Miguel Lucena
A recente entrevista da professora Aurora Bernardini à Folha de S. Paulo provocou reações intensas ao afirmar que autores como Annie Ernaux, Elena Ferrante e Itamar Vieira Junior, embora interessantes, não seriam “literatura de verdade”. Para a crítica, a ausência de um estilo singular ou de uma forma inovadora rebaixaria suas obras ao campo da narrativa simples, centrada apenas no conteúdo.
O debate não é novo. A história literária está repleta de disputas sobre o que pode ou não ser chamado de literatura. Já se acusou os modernistas de escreverem “antipoesia”; já se desprezou a prosa de mulheres como “literatura menor”; já se disse que a literatura regionalista era apenas registro sociológico. Curiosamente, muitos dos que foram relegados ao segundo plano acabaram ocupando, com o tempo, o centro do cânone.
Nos anos 1990, vivi algo parecido. Um poeta e letrista tropicalista, folheando meu livro Verso-Menino, teria dito que meus versos não eram poesia. Ao receber a notícia pelo editor, respondi que, na minha terra, versos sem rima — como os que ele próprio escrevia — eram chamados de pensamentos. Se quero elaborar pensamentos, escrevo uma crônica ou um pequeno conto. Quando escrevo poesia, não abdico do ritmo e da musicalidade que herdamos das tradições orais, dos cantadores e das ladainhas.
A polêmica atual e a lembrança daquele episódio se tocam num ponto essencial: quem detém o poder de legitimar o que é literatura? Os críticos acadêmicos? O mercado editorial? Os leitores anônimos que se reconhecem numa narrativa?

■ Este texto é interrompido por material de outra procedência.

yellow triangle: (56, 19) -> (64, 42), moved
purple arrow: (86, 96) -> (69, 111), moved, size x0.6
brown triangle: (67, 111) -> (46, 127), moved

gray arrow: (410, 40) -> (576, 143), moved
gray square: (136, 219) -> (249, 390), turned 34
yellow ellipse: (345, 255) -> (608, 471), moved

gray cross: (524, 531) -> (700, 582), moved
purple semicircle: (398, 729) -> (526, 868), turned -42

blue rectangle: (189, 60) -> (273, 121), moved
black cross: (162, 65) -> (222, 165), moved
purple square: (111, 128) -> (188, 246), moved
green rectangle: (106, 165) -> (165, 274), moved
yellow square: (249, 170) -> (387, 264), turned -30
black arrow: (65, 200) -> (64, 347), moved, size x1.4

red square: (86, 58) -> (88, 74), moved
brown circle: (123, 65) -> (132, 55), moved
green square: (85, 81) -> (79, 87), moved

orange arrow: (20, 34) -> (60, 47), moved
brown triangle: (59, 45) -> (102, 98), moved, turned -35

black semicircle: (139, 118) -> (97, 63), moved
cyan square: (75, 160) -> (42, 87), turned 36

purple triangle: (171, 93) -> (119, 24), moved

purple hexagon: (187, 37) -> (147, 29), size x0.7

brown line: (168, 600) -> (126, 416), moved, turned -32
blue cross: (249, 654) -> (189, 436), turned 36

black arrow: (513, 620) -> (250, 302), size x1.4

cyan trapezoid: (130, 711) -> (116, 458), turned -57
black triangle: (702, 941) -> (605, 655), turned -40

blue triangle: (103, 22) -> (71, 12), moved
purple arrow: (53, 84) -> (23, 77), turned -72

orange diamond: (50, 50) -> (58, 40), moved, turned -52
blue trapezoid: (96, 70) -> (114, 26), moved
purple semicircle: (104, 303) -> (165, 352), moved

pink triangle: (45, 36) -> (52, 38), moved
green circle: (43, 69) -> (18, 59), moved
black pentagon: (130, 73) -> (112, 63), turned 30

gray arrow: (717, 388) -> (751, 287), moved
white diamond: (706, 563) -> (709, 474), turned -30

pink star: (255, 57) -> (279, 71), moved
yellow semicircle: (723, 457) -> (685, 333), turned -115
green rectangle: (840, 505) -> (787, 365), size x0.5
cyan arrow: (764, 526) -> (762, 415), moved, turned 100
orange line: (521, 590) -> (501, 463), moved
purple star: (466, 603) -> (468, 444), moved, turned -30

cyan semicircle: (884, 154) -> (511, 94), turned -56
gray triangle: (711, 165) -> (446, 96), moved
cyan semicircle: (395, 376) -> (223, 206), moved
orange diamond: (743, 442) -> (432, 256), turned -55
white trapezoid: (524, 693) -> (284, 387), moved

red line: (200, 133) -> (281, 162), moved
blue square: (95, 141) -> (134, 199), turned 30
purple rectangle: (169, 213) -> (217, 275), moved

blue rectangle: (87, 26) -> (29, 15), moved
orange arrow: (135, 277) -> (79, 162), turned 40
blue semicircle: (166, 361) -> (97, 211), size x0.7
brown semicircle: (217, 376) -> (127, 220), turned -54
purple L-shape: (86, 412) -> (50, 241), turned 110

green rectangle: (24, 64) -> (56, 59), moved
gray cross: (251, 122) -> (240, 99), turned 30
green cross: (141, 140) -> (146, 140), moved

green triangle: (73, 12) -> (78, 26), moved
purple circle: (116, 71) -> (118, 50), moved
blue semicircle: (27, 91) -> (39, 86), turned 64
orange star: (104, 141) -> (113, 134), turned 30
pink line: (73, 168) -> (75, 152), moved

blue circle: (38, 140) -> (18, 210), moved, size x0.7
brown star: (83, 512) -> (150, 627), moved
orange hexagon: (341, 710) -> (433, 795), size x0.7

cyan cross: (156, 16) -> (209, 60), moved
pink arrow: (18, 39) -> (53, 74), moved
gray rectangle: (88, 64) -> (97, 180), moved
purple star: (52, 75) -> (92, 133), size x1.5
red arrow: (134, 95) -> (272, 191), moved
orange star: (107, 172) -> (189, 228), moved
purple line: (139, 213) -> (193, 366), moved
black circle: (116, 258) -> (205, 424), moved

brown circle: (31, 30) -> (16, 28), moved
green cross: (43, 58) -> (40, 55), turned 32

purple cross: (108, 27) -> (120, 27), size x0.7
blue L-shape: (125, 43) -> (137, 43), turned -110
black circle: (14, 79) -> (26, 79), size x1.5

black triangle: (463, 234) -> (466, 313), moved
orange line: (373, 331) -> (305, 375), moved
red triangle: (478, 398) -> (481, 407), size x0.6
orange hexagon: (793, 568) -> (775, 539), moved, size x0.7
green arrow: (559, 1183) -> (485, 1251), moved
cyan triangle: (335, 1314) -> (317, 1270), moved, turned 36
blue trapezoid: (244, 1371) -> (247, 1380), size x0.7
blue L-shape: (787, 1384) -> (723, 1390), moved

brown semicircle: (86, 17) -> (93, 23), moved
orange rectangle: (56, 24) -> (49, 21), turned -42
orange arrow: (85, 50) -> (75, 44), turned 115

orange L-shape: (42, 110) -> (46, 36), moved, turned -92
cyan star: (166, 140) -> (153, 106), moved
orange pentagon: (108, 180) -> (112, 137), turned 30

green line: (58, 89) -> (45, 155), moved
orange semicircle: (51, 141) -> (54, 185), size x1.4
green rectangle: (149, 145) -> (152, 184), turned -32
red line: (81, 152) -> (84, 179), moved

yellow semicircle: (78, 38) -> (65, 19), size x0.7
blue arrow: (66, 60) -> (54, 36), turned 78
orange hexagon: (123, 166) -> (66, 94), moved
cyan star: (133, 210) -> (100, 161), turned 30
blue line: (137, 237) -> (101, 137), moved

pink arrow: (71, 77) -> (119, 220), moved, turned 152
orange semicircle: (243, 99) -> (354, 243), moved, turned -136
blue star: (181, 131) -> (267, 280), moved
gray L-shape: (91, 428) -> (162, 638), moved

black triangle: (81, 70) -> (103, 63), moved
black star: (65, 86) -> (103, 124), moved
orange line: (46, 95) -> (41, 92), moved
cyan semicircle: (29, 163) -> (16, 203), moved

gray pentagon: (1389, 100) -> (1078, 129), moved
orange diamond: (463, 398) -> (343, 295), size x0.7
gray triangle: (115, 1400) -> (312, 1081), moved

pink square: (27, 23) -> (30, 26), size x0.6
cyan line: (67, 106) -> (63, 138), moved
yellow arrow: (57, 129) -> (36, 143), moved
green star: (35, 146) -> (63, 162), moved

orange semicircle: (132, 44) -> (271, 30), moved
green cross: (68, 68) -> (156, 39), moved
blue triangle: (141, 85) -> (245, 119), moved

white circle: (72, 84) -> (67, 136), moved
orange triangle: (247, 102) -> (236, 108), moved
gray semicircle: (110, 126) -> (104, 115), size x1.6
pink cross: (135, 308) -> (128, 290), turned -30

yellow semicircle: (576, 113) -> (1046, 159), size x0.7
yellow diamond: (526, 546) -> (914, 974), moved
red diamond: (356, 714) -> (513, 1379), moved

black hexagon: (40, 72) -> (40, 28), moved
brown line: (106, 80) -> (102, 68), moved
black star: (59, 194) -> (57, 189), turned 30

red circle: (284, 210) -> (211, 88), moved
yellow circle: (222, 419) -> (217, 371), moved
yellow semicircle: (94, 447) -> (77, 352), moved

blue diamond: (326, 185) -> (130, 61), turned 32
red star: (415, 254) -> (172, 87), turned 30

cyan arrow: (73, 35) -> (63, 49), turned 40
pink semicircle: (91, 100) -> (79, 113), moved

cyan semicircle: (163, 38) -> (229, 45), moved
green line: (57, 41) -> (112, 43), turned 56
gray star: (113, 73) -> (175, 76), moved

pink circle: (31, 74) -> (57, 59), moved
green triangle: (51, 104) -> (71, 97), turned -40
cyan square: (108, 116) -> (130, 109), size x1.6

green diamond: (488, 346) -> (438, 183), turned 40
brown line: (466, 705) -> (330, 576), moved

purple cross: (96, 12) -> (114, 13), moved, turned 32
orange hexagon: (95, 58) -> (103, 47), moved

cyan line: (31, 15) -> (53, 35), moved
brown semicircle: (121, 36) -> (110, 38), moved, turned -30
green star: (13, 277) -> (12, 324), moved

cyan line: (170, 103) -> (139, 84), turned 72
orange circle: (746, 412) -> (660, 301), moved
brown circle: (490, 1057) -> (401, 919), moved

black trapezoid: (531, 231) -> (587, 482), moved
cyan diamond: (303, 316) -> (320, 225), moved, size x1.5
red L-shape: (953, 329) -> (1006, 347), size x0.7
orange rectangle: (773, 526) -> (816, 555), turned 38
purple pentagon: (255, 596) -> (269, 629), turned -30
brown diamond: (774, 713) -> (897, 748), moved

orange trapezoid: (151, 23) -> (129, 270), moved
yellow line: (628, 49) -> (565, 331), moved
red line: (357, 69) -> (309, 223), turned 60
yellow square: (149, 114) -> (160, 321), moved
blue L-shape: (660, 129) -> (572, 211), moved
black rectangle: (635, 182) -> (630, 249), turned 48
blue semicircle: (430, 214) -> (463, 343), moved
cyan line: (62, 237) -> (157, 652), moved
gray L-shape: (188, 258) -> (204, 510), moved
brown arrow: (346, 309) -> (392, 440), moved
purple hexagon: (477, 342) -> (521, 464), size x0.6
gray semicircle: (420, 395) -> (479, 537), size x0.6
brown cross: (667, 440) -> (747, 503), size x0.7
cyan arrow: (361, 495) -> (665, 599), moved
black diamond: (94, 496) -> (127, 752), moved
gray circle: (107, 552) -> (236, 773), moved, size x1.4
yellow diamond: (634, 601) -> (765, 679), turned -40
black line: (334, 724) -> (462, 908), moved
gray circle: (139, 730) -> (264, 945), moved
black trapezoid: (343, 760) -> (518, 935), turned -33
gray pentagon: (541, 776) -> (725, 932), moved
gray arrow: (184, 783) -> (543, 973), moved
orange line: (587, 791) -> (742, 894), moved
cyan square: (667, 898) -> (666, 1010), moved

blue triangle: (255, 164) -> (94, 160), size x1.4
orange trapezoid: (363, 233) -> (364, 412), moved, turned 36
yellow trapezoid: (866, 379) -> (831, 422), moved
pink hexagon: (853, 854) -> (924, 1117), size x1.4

Ou o próprio tempo, que opera como grande juiz?
A verdade é que a literatura sempre se reinventou no conflito entre forma e conteúdo. Ernaux pode privilegiar a memória pessoal; Ferrante, a experiência feminina; Itamar, o Brasil profundo. Cada um deles amplia fronteiras, ainda que não busque um experimentalismo formal. Do outro lado, a tradição que valoriza a rima, a métrica, a estilização, também é legítima e necessária. Talvez não haja um “verdadeiro” ou “falso” na literatura, mas diferentes modos de traduzir a experiência humana em palavras.
No fim das contas, se o leitor se reconhece, se é tocado, se algo nele se transforma — então talvez já estejamos diante daquilo que, para além das etiquetas, chamamos simplesmente de literatura.